Au-delà d’un biopic sur un écrivain à la vie aussi volcanique que ses mots et son caractère, Genius nous emmène au cœur de la littérature, tout le cheminement qui mène de la pensée à l’acte, au mot, à l’imprimé, levant le voile sur les coulisses tout autant de l’écriture que de l’édition, et les êtres qui se cachent derrière cette image fantasmée et fantastique. Et derrière ces deux hommes, derrière Wolfe et Perkins, ou plus justement face à eux, il y a deux femmes, Aline Bernstein et Louise Perkins, la maîtresse-compagne de l’écrivain et la femme de l’éditeur. Pour Aline Bernstein, interprétée par Nicole Kidman, au meilleur de sa forme, l’un de ses meilleurs rôles, estime la critique, à l’instar de son interprétation dans The others ou The hours, où elle interprétait Virginia Woolf, une amante cougar, comme on le dit actuellement, qui s’est proposé d’entretenir financièrement l’auteur pour lui permettre d’achever son premier roman. De cette relation ambiguë et torturée, Nicole Kidman extrait toutes les blessures d’une femme amoureuse, poussant même la critique à estimer que son personnage aurait tout autant mérité un film à lui tout seul; une figure qui vient d’un passé pas si lointain que cela et qu’on se plaît à fantasmer. Plus dans l’ombre, la deuxième figure féminine de Genius, Laura Linney qui incarne Louise Perkins, délaissée par son éditeur de mari au profit de son combat professionnel, éthique et passionnel.
C’est au cœur de cette relation complexe entre l’écrivain et l’éditeur que se situe le principal intérêt du film, notamment les scènes où Perkins tente de convaincre son protégé d’effectuer des coupes drastiques dans ses longs textes, Wolfe étant connu pour son écriture prolixe. De déambulations urbaines en espaces clos, la relation se tisse, se fortifie, se métamorphose, de la séduction à l’étouffement, de l’amitié à la paternité. Et entre les deux, entre-temps, l’espace des mots, ceux de Thomas Wolfe.

 

L’ange exilé
«Si Genius a au moins une vertu», dit le producteur du film, John Logan, c’est, je l’espère, de donner envie aux gens d’acheter L’ange exilé et Le temps et le fleuve et de se mettre aussitôt à les lire, Thomas Wolfe (ayant) aujourd’hui presque totalement sombré dans l’oubli». Le projet de Genius remonte à une vingtaine d’années, porté à cœur par le scénariste et producteur John Logan, scénariste notamment de Skyfall, Spectre 007, Gladiator, Hugo Cabret… Depuis qu’il a lu le livre du biographe américain Andrew Scott Berg, Max Perkins: editor of Genius. «Dès ma découverte du livre, affirme-t-il, je me suis dit qu’il fallait que je raconte cette histoire. Etant moi-même auteur, les thèmes de l’histoire résonnaient très fort. Le combat qu’on peut mener avec sa propre réussite, et l’incidence que cette réussite peut avoir sur soi et ses rapports avec son proche entourage me fascinent».

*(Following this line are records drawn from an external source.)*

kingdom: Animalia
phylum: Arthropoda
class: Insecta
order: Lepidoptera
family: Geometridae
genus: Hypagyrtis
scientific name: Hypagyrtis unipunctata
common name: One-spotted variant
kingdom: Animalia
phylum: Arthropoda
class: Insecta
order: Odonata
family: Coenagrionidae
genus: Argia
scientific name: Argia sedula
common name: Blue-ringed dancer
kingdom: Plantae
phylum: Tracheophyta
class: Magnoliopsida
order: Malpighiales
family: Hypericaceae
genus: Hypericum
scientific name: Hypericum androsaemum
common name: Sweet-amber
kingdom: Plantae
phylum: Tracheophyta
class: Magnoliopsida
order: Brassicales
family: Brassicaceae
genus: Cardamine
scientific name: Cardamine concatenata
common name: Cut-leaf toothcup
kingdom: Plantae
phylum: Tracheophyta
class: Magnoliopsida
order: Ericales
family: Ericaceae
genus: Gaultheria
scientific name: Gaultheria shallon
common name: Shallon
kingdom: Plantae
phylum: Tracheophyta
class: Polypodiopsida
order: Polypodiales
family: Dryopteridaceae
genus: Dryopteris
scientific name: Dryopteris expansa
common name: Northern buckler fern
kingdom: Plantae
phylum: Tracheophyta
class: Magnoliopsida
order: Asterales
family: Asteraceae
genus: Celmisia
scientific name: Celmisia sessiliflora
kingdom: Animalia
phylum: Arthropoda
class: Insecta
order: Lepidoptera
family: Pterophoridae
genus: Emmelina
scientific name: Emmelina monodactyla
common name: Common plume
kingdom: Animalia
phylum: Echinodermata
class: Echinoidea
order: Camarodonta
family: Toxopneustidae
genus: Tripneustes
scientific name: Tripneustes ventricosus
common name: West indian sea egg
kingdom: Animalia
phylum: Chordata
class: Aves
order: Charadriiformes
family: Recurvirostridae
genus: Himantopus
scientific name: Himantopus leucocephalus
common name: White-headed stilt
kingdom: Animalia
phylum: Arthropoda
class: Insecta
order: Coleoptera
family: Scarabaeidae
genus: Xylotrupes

De l’idée à la réalisation, le trajet fut long et difficile. Il a fallu d’abord rencontrer l’auteur, le convaincre, s’atteler à l’écriture du scénario, au choix du réalisateur, des acteurs… C’est donc à Michael Grandage que revient la mission de réaliser Genius. Issu du monde du théâtre, il signe là son premier long métrage, un biopic d’une facture classique qui fait toutefois ressortir encore plus la tempête des mots et des personnages, Max Perkins notamment dans lequel il se reconnaît: «Je pense que le rôle d’un éditeur est proche de celui d’un metteur en scène, dit-il. Il travaille avec des artistes qui ont un talent extraordinaire, mais qui ne savent pas forcément le canaliser, puis il doit se livrer à eux pour gagner leur confiance et leur permettre de donner le meilleur d’eux-mêmes. C’est très proche de ce que je fais avec les comédiens». Et dans Genius, au-delà d’une mise en scène qui ne prend pas beaucoup de risques, il est parvenu à extraire le meilleur de ses acteurs.